It was the artisans of Katalamara, Shankhela, village in the northeastern state of Tripura, who first introduced Bangalore-based designer Sandeep Sangaru to bamboo at the Bamboo and Cane Development Institute in Agartala.

“In 2003, while I was a faculty member at the National Institute of Design (NID), I was sent to Tripura as part of a programme to expose local artisans to contemporary designs and products to help them cope with present day markets. It was a programme designed by the NID and I spent about six weeks there,” recalls Sangaru.


Sandeep Sangaru poses with his inaugural furniture collection, titled Truss Me

While the designer introduced the artisans to contemporary designs, they opened up the world of bamboo to him. “Until then, I was an industrial designer and had worked mainly on production design in movies, using metal and wood,” he says.

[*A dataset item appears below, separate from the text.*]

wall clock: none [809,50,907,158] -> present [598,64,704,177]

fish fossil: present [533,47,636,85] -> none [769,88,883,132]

Sangaru realised that people in the northeast used bamboo to make just about anything. “It is such a simple material but can be used in so many different ways,” he adds. While working with the artisans, the designer got first-hand experience working on bamboo. Impressed by the material, he began working on designs that later became part of his now widely acclaimed Truss Me collection. Launched in 2010, the “handcrafted and sustainable collection” includes chairs, bookcases and a kids collection.


Sandeep Sangaru with the artisans from Tripura

In 2004, Sangaru left NID to set up his own venture. He travelled across Kashmir, Rajasthan and Karnataka to work with local craftsmen. “Although I worked with various materials during this period, I decided to return to bamboo. As opposed to wood — such as that of the walnut tree used in Kashmir — bamboo is more sustainable, grows faster and is cheap and easy to work with,” says Sangaru. He returned to Tripura, where he lived with the artisans, to work on the Truss Me collection. With the Red Dot Best of the Best Design Award in 2009, his designs won widespread recognition.

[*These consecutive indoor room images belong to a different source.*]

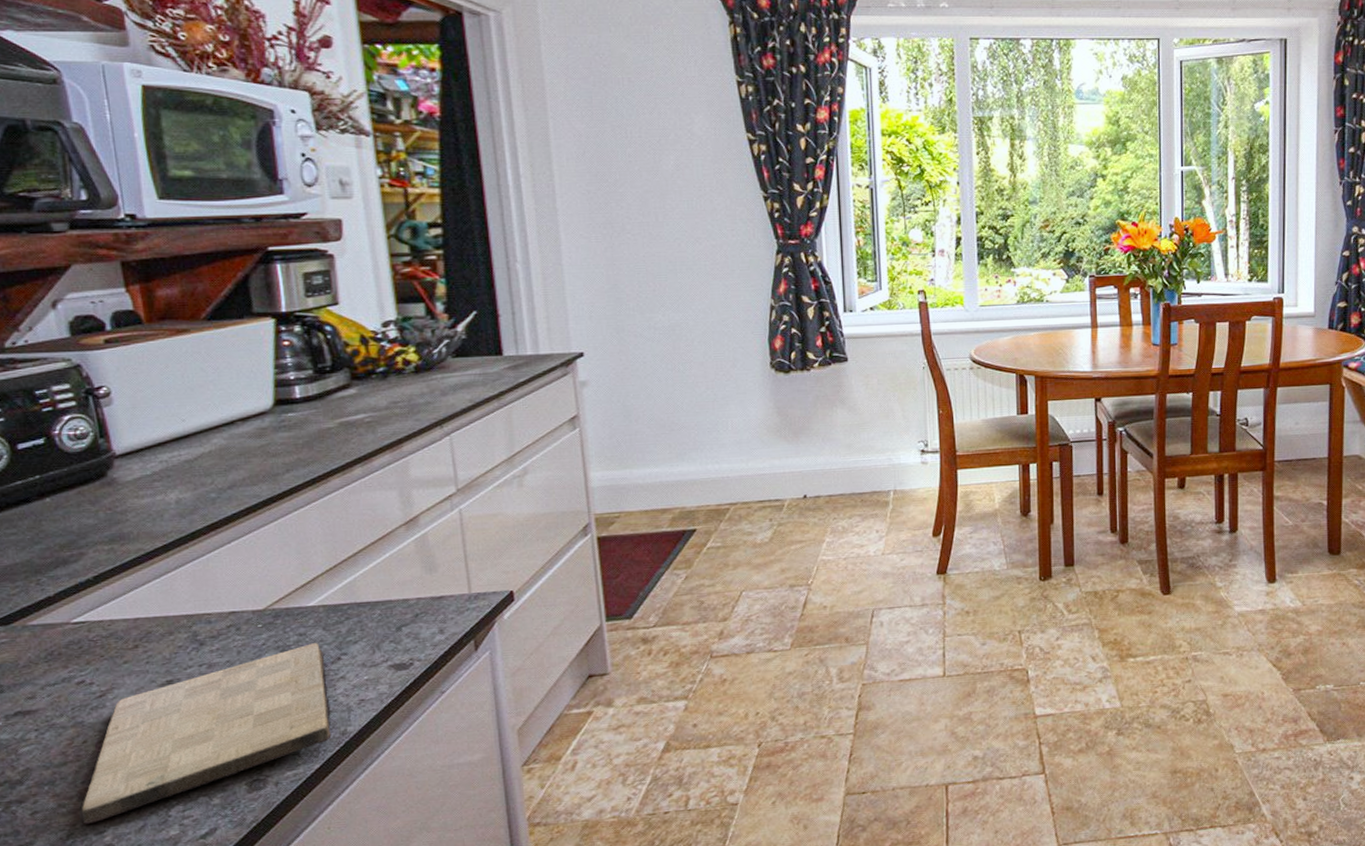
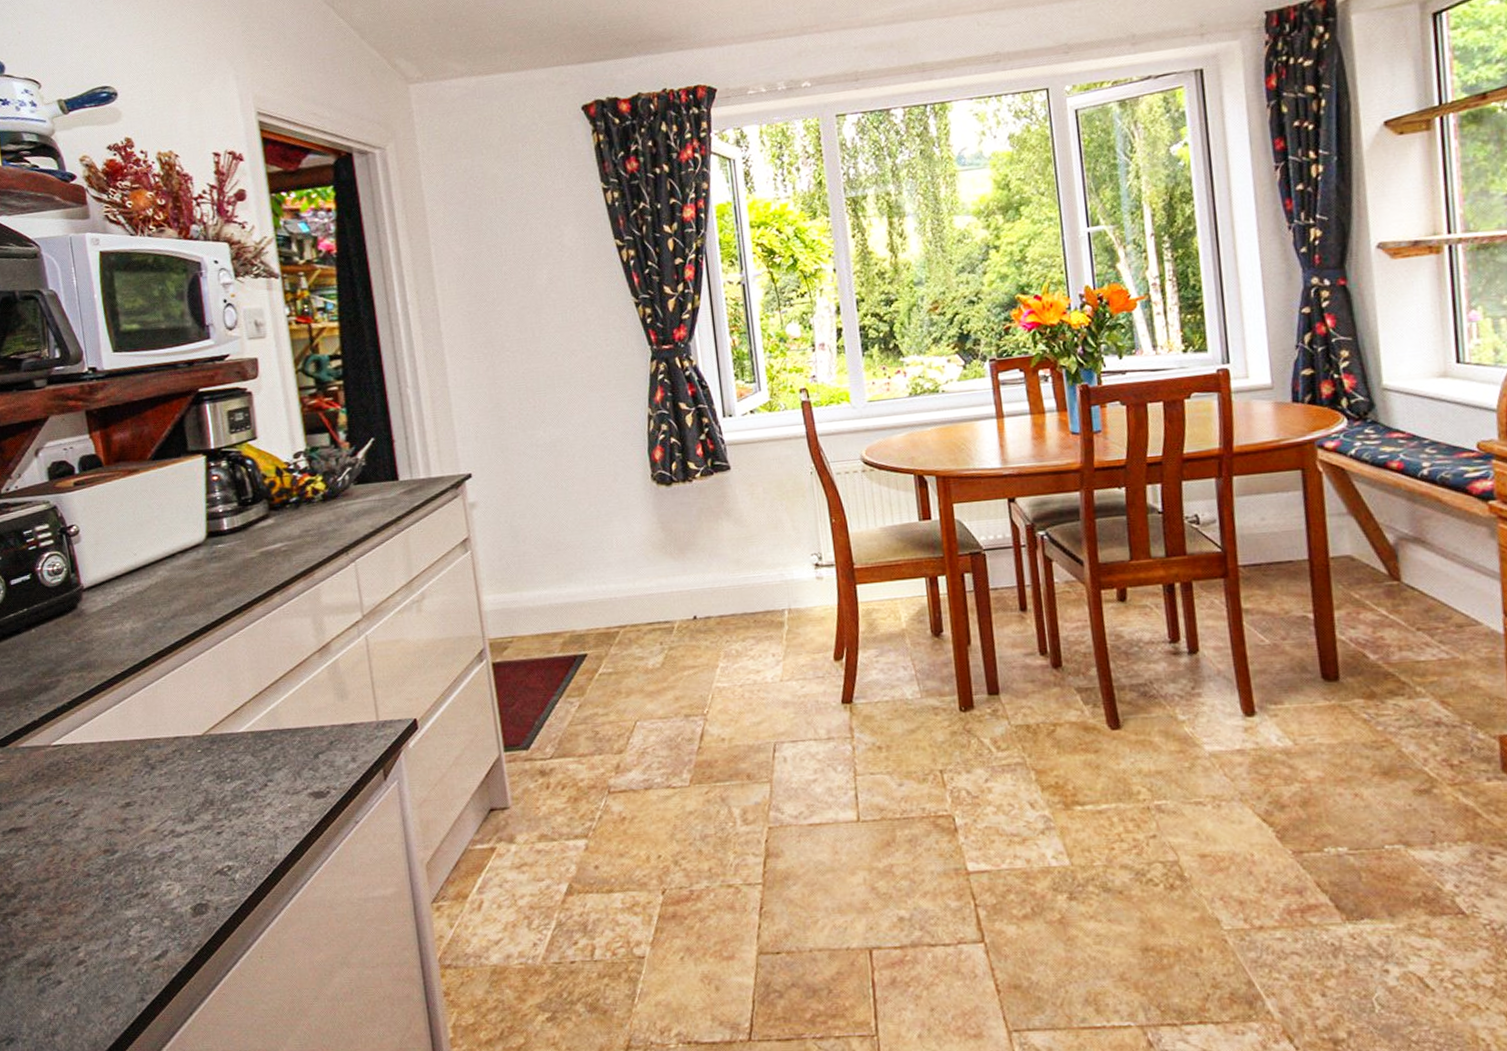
cutting board: present [81,643,332,824] -> none [60,769,261,939]

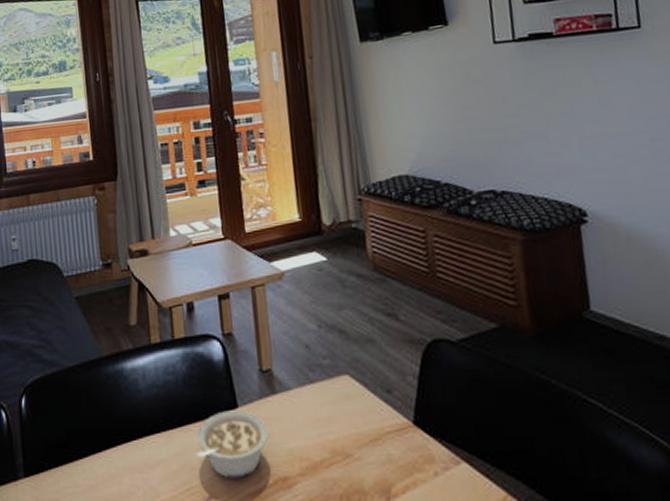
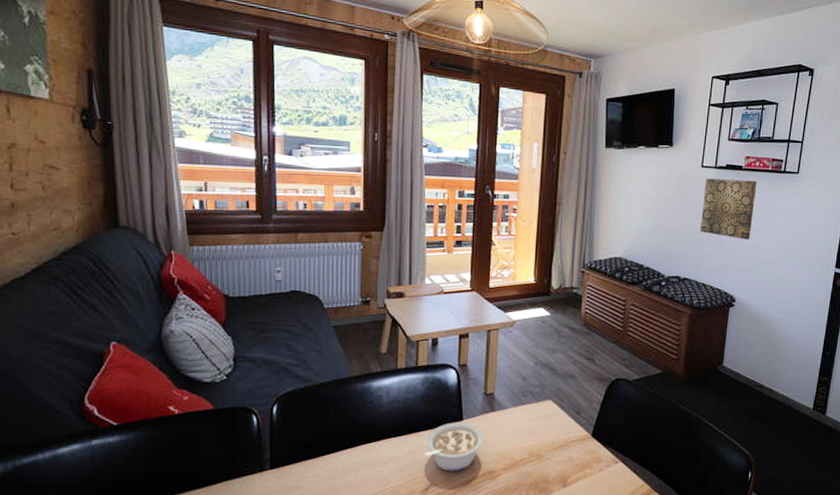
wall art: none [503,47,589,129] -> present [700,178,757,240]

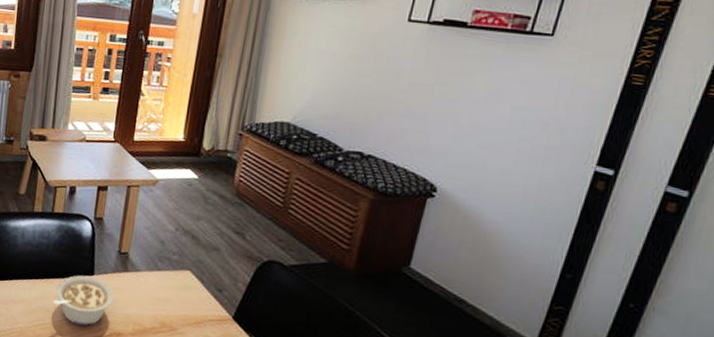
wall art: present [700,178,757,240] -> none [397,36,487,117]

Eight artisans from Tripura continue to work with Sangaru, who is currently stationed in Bangalore. Most are from the younger generation, who may otherwise have struggled to make ends meet, and not continued this generations-old tradition.

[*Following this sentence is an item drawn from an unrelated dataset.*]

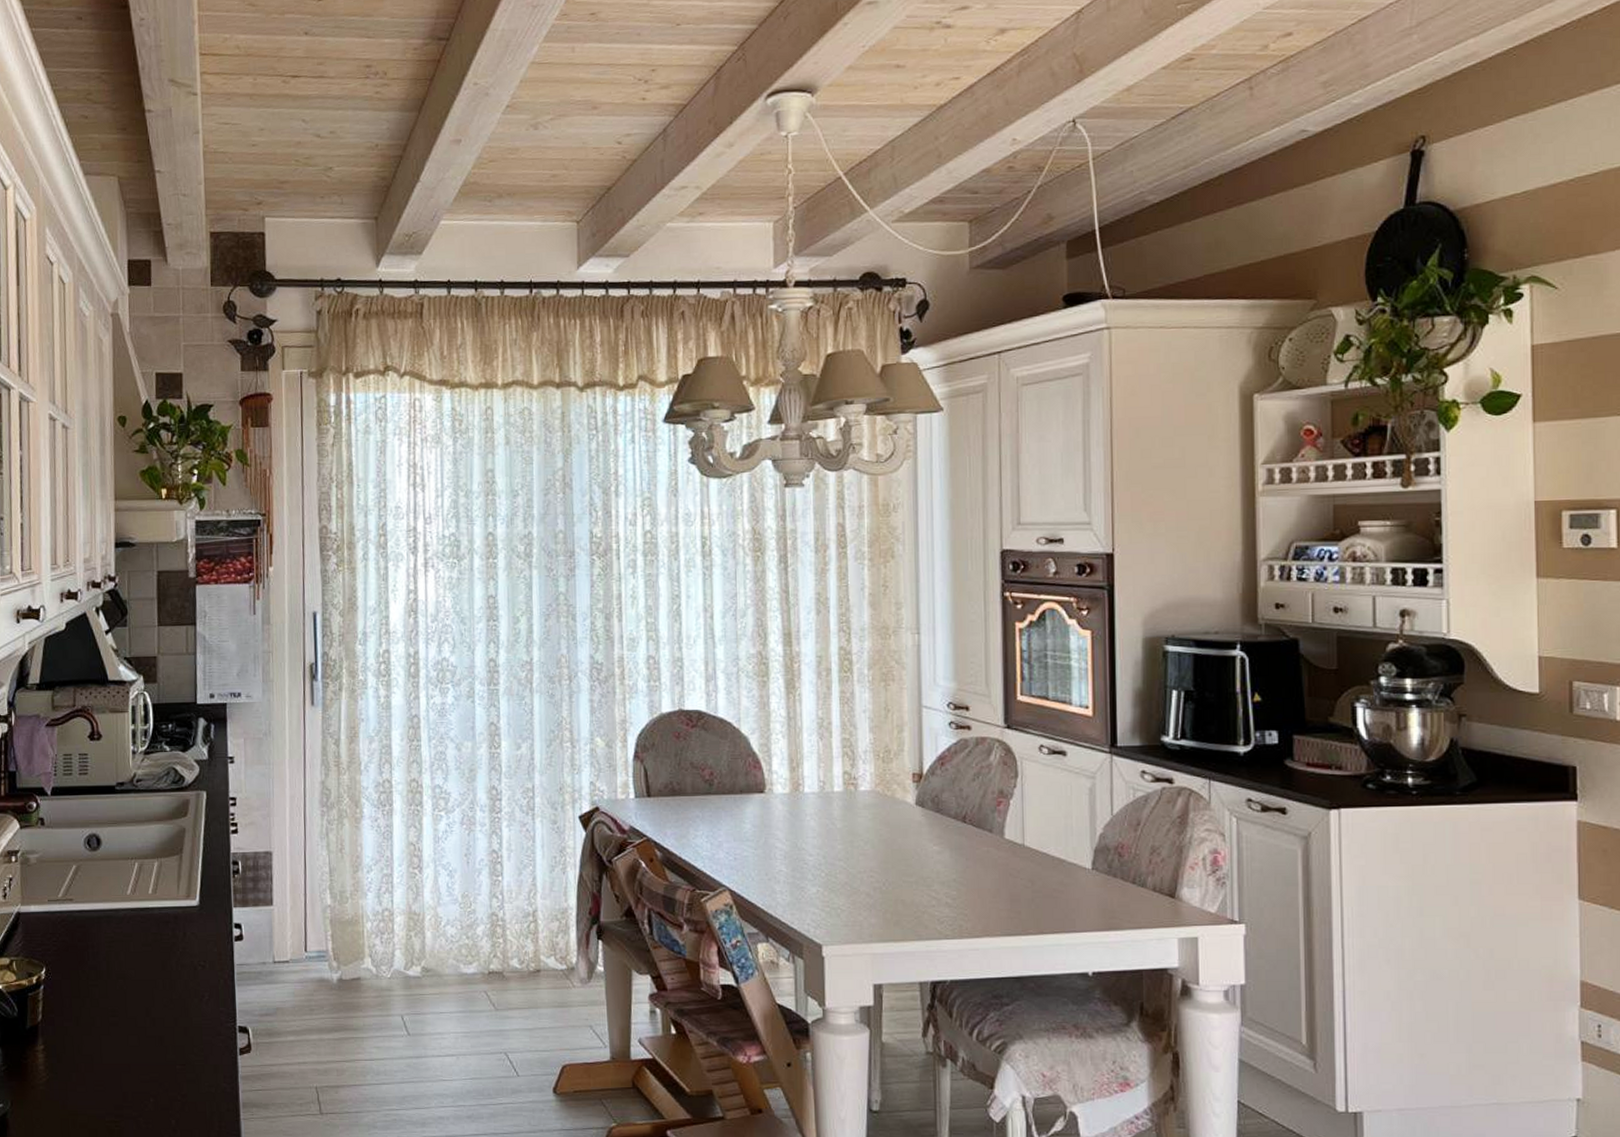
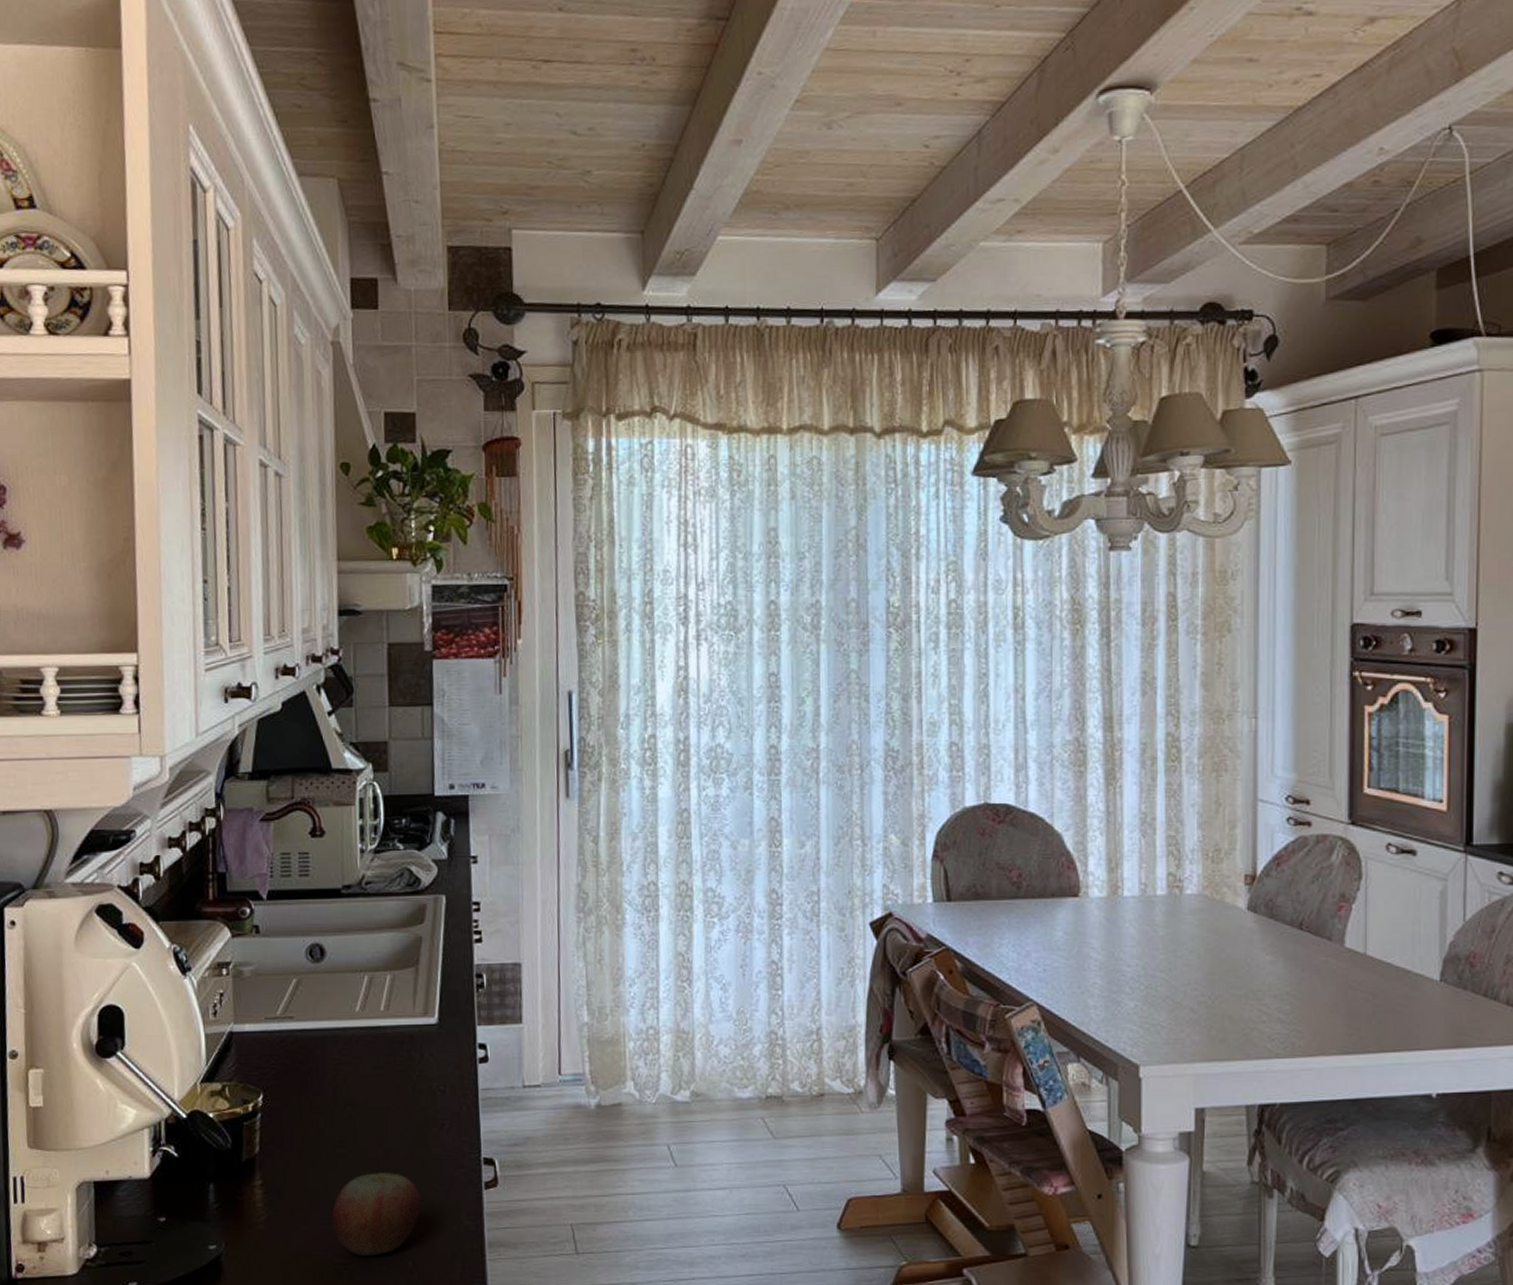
apple: none [104,1039,183,1115] -> present [332,1173,420,1256]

“This is the perfect collaboration. While I handle the design bit, they utilise their skills. Although we are now in Bangalore, I plan to return to Tripura. Not all the artisans are able to leave their homes; these include mostly women who have families to tend to. It is important for me to stay with them so they are exposed and involved in all aspects of production,” says Sangaru.

Winning the British Council Award for Young Creative Entrepreneur working for social impact has helped encourage the younger generation to continue working as craftsmen. The award, as part of which Sangaru was sent to London for a week, enabled him to network with like-minded designers, and learn about the creative markets in the UK.

Sangaru, whose bamboo designs are going to be part of a retail outlet in Singapore starting December 1, plans to move to other materials soon. “I will continue to work with natural materials using traditional techniques. Currently I am working with artisans in Bangalore — we’re coming up with a range of terracotta cookware. After that, I hope to work with the artisans in Kashmir,” he concludes.